New to A Cappella? Deke Sharon's Expert Insight on In Transit
New to A Cappella? Deke Sharon's Expert Insight on In Transit
Don't let the lack of instruments intimidate you. All you need are strong singers to do In Transit, now available for licensing!
But if you need some convincing, a cappella expert and trailblazer Deke Sharon has words of encouragement for you or any directors eyeing the show.
"First of all, I'd assure them it's not as difficult as they may imagine," says Sharon. "Yes, it's not simple, and you need singers who can hold their vocal part… The parts are designed to be melodic and sing-able, so if they learn their part as if it's a melodic line, they'll be able to lock in with the others."

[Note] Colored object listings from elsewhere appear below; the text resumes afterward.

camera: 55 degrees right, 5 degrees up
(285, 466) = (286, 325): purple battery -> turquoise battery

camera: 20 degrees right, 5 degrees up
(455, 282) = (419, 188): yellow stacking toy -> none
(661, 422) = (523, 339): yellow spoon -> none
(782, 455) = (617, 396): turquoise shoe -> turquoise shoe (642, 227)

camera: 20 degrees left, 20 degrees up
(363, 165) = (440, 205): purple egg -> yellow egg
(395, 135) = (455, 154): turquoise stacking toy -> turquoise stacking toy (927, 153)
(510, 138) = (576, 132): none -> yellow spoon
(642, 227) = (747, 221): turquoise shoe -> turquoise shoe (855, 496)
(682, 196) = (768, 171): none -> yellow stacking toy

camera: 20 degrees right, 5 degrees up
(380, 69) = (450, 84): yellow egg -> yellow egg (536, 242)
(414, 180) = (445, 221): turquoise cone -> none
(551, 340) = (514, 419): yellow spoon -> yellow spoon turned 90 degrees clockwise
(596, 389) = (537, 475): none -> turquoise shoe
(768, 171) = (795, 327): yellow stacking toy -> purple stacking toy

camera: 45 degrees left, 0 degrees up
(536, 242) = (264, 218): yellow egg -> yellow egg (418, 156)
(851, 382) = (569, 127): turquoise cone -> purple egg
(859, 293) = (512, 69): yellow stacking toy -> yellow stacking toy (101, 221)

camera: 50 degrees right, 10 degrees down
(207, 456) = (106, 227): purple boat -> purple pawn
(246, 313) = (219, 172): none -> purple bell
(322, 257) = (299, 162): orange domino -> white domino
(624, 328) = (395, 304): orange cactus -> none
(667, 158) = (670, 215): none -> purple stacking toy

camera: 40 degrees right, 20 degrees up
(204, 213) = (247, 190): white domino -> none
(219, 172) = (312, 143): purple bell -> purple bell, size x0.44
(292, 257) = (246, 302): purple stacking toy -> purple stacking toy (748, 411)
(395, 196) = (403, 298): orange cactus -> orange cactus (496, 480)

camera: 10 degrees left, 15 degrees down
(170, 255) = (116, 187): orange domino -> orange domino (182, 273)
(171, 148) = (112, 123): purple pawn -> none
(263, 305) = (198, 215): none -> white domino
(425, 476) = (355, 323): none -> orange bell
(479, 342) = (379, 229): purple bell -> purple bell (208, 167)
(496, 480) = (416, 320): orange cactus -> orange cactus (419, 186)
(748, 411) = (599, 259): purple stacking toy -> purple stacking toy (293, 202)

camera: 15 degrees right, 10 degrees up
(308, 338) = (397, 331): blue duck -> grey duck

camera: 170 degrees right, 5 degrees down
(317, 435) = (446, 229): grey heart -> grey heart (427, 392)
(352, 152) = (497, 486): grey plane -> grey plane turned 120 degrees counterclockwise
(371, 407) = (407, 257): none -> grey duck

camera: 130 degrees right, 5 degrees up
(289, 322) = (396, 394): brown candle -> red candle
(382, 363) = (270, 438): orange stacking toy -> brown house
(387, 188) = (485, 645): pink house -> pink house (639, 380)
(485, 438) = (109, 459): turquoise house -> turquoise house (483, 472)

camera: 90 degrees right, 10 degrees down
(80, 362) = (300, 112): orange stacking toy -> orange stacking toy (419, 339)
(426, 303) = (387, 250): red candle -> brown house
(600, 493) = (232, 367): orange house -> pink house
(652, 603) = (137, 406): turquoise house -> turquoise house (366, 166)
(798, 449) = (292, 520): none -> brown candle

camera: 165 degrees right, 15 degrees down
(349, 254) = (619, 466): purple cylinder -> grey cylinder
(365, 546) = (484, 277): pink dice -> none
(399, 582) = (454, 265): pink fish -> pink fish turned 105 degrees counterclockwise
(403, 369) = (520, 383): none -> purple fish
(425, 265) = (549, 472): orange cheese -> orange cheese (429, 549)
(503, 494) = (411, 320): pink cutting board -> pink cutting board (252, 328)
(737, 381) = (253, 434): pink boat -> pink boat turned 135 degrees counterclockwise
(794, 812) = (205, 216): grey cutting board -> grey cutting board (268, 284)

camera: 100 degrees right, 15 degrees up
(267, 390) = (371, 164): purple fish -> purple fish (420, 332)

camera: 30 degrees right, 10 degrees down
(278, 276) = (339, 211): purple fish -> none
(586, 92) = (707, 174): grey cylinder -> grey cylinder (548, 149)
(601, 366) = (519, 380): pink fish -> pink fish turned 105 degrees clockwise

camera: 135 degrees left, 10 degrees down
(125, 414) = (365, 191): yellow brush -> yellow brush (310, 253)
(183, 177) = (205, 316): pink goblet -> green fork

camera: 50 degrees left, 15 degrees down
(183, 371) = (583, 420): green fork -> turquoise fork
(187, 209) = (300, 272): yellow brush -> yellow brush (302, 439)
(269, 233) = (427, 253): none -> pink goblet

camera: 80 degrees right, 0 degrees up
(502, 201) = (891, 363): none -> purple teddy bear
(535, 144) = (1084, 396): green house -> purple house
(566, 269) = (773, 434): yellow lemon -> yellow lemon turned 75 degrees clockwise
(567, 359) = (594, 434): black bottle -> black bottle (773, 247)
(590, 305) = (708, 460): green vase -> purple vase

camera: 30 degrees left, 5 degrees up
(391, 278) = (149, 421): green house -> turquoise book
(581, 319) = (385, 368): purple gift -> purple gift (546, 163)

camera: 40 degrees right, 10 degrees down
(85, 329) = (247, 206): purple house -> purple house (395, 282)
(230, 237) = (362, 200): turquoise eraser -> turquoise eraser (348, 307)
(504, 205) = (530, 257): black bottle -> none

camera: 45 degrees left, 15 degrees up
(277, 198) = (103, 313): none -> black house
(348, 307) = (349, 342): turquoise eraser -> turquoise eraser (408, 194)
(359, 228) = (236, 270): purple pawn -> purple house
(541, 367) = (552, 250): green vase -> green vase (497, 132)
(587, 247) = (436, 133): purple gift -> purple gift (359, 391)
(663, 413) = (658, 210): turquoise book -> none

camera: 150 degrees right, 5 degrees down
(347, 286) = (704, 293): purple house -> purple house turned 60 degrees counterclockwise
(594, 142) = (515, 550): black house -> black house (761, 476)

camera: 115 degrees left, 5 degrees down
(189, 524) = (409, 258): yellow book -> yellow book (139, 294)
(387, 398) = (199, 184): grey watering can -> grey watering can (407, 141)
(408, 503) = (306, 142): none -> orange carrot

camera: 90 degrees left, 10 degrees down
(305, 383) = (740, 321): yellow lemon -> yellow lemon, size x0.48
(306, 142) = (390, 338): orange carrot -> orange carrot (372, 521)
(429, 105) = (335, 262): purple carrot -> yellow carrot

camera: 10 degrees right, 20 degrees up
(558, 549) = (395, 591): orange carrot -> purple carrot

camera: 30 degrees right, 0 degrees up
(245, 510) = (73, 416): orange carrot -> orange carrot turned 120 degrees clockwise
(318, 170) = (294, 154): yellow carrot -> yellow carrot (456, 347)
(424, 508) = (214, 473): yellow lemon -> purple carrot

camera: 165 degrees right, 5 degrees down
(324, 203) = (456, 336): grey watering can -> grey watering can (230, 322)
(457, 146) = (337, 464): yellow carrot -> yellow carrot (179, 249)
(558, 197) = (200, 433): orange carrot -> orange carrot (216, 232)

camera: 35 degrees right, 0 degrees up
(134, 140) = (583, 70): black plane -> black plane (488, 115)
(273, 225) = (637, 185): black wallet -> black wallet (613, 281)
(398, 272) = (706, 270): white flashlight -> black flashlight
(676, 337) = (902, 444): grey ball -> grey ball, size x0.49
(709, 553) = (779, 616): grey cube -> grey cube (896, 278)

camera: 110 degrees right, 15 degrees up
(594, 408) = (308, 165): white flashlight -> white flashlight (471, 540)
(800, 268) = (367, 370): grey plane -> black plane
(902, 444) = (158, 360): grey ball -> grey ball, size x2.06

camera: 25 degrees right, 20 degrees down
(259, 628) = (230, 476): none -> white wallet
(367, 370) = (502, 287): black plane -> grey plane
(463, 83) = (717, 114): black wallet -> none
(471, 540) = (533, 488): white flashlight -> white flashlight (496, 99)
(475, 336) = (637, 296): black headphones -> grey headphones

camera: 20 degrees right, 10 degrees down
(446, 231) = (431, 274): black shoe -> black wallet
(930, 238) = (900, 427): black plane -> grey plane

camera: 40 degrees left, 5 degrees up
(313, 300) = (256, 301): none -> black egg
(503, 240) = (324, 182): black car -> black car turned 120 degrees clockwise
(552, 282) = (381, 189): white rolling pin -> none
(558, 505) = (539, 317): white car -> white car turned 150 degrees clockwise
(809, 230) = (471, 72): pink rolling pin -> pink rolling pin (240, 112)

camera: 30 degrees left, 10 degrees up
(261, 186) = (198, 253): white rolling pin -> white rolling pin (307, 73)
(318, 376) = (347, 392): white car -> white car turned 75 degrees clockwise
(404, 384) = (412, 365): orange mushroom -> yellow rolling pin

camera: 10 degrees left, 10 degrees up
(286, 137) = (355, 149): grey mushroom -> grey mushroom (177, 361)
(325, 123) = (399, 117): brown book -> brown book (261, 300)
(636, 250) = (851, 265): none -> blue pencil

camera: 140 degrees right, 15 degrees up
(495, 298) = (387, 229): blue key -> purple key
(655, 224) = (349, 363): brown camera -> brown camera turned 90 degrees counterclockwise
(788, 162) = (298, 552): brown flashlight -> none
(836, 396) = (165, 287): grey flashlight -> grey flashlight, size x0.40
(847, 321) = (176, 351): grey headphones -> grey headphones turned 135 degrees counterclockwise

Deke Sharon is called "the Father of Contemporary A Cappella" - and with good reason. Having worked as a music director and vocal producer on all three Pitch Perfect movies and produced the televised a cappella competition "The Sing-Off", Sharon knows plenty about the genre. To top all that off, he's written 5 books on the subject.
Deke Sharon, photo © Nina Westervelt
Sharon is also very familiar with In Transit. When the show was preparing to transition from Off-Broadway to Broadway, the authors approached Sharon to rearrange songs and expand them to include more vocal parts.
"In Transit is a beautiful show about a time in people's lives when they're pursuing their dreams, but haven't achieved them yet," notes Sharon. "It's about relationships, and love, and doubt, and the complicated interconnectedness that pushes and pulls us each day."
For him, a cappella is not just the musical style of the show. It is "a powerful metaphor for the ways in which we need each other."
"The characters' lives intertwine like vocal lines, creating a snapshot of modern life, with each person's perspective and voice adding another beautiful layer," explains Sharon.
From a non-musical perspective, Sharon has advice for future In Transit actors: treat your characters as more than caricatures.
"We have too much art and too much history that tries to present people as either all-good or all-bad, but that's just not the way our lives work," elaborates Sharon. "Understand the story and character, and portray them with the complicated humanity with which we all live our day-to-day lives."
For any musical directors still wary of tackling a cappella, rest assured that MTI's top-notch resources will be there to help.
"We have not only the sheet music but parts to learn from, and of course a recording of the entire show, so there are good materials to get your singers across the line," adds Sharon. "When they do nail their parts, it's a feeling like none other, and the show will be one they and the audience will remember for their entire lives."
Another useful tool is Deke Sharon's book of warm-ups, "A Cappella Warm-Ups: for Pop and Jazz Choirs" . And of course, Sharon recommends his favorite warm-up, vocal improvisation - "no rules, no sheet music, just people raising their voices together in harmony."
It's the togetherness at the center of In Transit that Sharon finds embodied in a particular moment in "Not There Yet (Reprise)", when the characters are crossing the stage.
"It's the show's shortest musical moment, yet it sums up the challenge presented by modern achievement-oriented life," says Sharon. "That we associate success and completion with happiness, when in fact most of our life is spent on the path, not wearing medals and sipping champagne at the goal. We see ourselves inside this moment as well… it's beautiful and very deftly begins to reveal the show's central message."